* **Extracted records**
[Start of section]

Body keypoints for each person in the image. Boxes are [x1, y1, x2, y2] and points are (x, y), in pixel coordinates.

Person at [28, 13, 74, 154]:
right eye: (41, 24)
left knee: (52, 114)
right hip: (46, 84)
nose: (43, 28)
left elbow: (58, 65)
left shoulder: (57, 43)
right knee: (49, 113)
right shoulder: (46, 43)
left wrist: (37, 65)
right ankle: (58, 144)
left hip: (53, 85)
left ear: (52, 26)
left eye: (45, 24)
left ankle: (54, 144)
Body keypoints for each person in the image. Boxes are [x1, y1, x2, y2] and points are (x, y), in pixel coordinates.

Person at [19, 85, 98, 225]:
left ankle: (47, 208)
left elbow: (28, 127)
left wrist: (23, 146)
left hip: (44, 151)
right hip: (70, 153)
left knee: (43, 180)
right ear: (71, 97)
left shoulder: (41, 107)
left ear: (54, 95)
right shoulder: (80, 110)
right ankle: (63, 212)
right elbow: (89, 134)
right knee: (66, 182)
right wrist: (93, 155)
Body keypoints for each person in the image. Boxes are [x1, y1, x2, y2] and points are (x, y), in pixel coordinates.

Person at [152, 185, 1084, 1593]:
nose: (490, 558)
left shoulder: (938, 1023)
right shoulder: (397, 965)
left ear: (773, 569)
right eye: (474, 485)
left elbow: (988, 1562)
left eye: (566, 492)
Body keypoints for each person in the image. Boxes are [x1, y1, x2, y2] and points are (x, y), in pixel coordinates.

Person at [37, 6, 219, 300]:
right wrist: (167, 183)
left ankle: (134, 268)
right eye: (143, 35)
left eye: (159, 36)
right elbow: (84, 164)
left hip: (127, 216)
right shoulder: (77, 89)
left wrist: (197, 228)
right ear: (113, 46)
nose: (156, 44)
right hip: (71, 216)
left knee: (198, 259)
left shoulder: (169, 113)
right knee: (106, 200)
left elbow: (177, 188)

[End of section]
[Start of section]

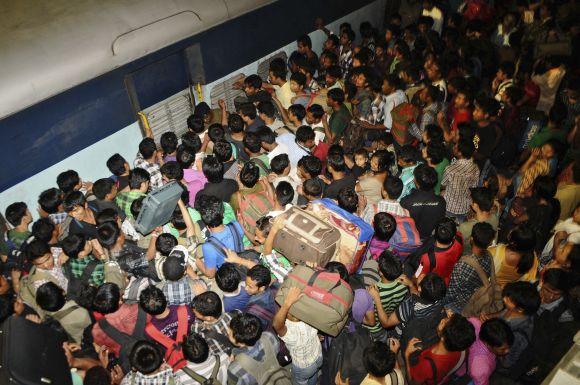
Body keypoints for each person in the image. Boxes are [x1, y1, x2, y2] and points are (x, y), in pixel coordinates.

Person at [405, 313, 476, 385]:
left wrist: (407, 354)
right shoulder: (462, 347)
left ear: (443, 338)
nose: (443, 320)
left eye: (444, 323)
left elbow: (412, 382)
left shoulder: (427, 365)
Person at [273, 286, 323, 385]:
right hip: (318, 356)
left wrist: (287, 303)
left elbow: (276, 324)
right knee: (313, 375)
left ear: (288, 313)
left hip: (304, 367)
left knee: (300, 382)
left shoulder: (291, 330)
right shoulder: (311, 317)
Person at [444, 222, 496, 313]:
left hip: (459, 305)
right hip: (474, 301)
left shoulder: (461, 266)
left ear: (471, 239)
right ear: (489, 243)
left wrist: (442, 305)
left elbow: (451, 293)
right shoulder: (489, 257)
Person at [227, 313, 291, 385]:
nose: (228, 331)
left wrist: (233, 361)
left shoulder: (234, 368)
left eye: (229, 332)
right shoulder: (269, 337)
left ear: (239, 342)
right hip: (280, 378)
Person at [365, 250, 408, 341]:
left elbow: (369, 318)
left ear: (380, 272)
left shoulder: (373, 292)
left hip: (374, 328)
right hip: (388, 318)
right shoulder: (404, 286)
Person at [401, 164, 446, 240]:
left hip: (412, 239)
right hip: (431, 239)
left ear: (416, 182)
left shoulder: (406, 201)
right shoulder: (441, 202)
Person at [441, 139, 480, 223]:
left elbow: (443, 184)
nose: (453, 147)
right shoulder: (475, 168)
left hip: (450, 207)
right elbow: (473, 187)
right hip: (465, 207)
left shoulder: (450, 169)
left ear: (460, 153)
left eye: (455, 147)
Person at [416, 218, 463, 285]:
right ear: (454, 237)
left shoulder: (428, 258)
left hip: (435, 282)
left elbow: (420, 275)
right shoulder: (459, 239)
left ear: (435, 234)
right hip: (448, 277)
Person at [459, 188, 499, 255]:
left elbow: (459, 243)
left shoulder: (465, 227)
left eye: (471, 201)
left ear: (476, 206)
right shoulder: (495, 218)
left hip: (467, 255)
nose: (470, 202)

[End of section]

* **ACTIVITY**
Using the entries shown above, reproduce verbatim the lines from the line bearing "left hip: (127, 216)" to the line bearing "left elbow: (177, 188)", inclusive.

* **SOLUTION**
left hip: (127, 216)
right shoulder: (77, 89)
left wrist: (197, 228)
right ear: (113, 46)
nose: (156, 44)
right hip: (71, 216)
left knee: (198, 259)
left shoulder: (169, 113)
right knee: (106, 200)
left elbow: (177, 188)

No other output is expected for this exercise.